Çetinkaya, para politikasının görünümü açısından orta vadede hangi etkinin daha baskın olacağının önemli olacağını belirterek, "Yakın dönemde küresel belirsizlikteki artış yüksek oynaklıklara bağlı olarak yaşanan döviz kuru hareketlerinin enflasyon beklentileri ve fiyatlama davranışları üzerindeki olumsuz etkisini sınırlamak amacıyla temkin düzeyimizi güçlendirerek bir miktar parasal sıkılaştırma gerçekleştirdik. Önümüzdeki dönemde para politikası kararlarımız enflasyon görünümüne bağlı olmaya devam edecek. Enflasyon beklentileri fiyatlama davranışları ve enflasyonu etkileyen diğer unsurlardaki gelişmeleri yakından izleyerek para politikasındaki temkinli duruşumuzu sürdüreceğiz." değerlendirmesinde bulundu.

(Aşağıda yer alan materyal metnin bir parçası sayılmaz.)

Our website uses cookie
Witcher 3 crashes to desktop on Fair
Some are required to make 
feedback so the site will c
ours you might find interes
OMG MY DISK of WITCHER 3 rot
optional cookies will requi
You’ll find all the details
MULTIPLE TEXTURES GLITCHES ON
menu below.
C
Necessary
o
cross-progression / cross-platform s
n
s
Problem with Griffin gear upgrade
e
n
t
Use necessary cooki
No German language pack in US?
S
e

Para politikası duruşunu oluştururken yaşanan şokların geçicilik, kalıcılık durumunu ve ana trendler üzerindeki etkilerini de dikkatle değerlendireceklerini anlatan Çetinkaya, şu ifadeleri kullandı:

"Gelişmeleri yakından takip ederek elimizdeki bütün araçları uygun bir bileşimle ve doğru yerde kullanmaya gayret ediyoruz. Bu doğrultuda yakın dönemde döviz piyasasına dair seçici tedbirler almaya devam ettik. Kasım ayında yabancı para zorunlu karşılık oranlarında yaptığımız indirimle piyasaya döviz likitidesi sağladık. Ayrıca ihracat reeskont kredileri kapsamında yıl sonuna kadar yapılacak olan geri ödemelerin vade uzatımına veya Türk lirası cinsinden yapılabilmesine imkan tanıdık. Buna ek olarak enerji ithalatçısı KİT'lerin döviz talebini kısmen karşılamaya devam ediyoruz. Merkez Bankası olarak para politikası duruşumuz enflasyon görünümüne karşı sıkı döviz likitidesinde dengeleyici ve finansal istikrarı destekleyici niteliğini korumaktadır."

Fiyat istikrarının ekonomik istikrar açısından önemini ve tüm ekonomik aktörlere sağlayacağı kazanımların kamuoyuyla paylaşılmasının iletişim politikalarının temel önceliklerinden birisi olduğunu belirten Çetinkaya, "Enflasyonda ilave katılık ve oynaklığa yol açan yapısal unsurlarla ilgili kamuoyunda farkındalığı artırmaya ve ilgili paydaşlarla eş güdüm sağlamaya yönelik çabalarımızı sürdüreceğiz." dedi.